A G-vTAP agent is deployed by installing the agent in the virtual instances. When a G-vTAP agent is installed, a G-vTAP Controller must be configured in your environment. A G-vTAP Controller orchestrates the flow of mirrored traffic from G-vTAP agents to the GigaVUE V Series nodes. A single G-vTAP Controller can manage up to 100 G-vTAP agents deployed in the cloud.

By using G-vTAP agents for mirroring traffic, the monitoring infrastructure is fully contained within the virtual machine being monitored. This agent is agnostic of the underlying virtual switch. Also, the cost of monitoring a virtual machine is borne by the same virtual machine.

OpenVSwitch (OVS) Mirroring

When deploying OpenVSwitch (OVS) Mirroring, a G-vTAP agent is installed on the hypervisor where the VMs you wish to monitor are located. When a G-vTAP agent is installed, a G-vTAP Controller must be configured in your environment. A G-vTAP Controller orchestrates the flow of mirrored traffic from G-vTAP agents to the GigaVUE V Series nodes. A single G-vTAP Controller can manage up to 100 G-vTAP agents deployed in the cloud. By using OVS Mirroring or OVS Mirroring + DPDK, the mirroring infrastructure is fully contained within the hypervisors. This G-vTAP agent must be on OpenVSwitch.

Note: OVS Mirroring also supports OpenVSwitch with DPDK as a preview.
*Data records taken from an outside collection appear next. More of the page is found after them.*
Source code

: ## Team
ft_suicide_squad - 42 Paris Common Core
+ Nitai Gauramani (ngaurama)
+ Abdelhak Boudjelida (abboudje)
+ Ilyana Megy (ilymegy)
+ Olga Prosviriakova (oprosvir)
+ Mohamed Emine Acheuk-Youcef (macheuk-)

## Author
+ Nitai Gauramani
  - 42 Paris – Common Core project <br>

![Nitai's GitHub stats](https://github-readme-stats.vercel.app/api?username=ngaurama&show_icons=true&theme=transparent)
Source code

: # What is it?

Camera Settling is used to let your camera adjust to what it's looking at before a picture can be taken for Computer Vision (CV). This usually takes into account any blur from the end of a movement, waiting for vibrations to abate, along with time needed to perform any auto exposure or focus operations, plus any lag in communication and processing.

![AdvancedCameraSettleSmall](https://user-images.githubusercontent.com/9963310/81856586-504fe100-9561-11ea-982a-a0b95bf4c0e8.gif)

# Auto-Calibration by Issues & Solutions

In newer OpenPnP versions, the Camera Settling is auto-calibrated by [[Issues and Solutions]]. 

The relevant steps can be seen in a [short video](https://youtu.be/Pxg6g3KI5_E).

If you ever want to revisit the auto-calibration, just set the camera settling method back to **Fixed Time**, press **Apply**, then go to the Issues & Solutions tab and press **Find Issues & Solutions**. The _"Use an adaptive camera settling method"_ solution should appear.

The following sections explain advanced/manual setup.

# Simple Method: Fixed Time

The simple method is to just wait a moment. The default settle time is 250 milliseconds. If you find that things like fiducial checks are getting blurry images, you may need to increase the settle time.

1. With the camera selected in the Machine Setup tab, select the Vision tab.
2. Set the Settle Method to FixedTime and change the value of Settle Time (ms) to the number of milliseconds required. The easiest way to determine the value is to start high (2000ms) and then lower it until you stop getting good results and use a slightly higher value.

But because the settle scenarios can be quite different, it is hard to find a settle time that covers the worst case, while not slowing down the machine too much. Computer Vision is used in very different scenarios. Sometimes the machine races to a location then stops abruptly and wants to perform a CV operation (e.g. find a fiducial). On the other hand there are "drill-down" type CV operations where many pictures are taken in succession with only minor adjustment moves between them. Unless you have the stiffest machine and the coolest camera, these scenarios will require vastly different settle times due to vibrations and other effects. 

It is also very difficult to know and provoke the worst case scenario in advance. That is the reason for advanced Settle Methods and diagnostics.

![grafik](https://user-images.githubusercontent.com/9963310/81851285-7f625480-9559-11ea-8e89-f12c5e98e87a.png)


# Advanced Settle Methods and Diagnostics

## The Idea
The configuration steps for OVS Mirroring and OVS Mirroring with DPDK are the same.

OVS Mirroring Prerequisites

The following items are required to deploy a G-vTAP OVS agent:

An existing OpenStack cloud environment should be available with admin login credentials
A user with OVS access is required to enable OVS-Mirror. The user can be an admin or can be a user with a custom role that has the permissions and the ability to list projects. Refer to OpenStack Role Privileges Required to Enable OVS Mirroring for the elevated privileges required.
A working GigaVUE-FM with latest build.
OpenStack Cloud Environment Requirements:
- OpenStack Version: Rocky and above.
- Ubuntu Version 16.04 and above or RedHat version 7.6 and above.
- ML2 mechanism driver: OpenVSwitch

If the OpenStack CLI does not return a reachable IP for the hypervisors that are being monitored, you must manually enter a reachable IP for each hypervisor in OpenStack using project properties. For each hypervisor you will need to add a key value pair property in the following format:

key: value
key: must be in the form gigamon-hv-<hypervisorID>
value: reachable IP for hypervisor

For example: gigamon-hv-1 : 10.120.10.2

OpenStack Role Privileges Required to Enable OVS Mirroring

OpenVSwitch (OVS) Mirroring + DPDK

Note: OVS Mirroring also supports OpenVSwitch with DPDK as a preview. The configuration steps for OVS Mirroring and OVS Mirroring with DPDK are the same. See instructions for OVS Mirroring throughout this guide when testing OVS Mirroring + DPDK.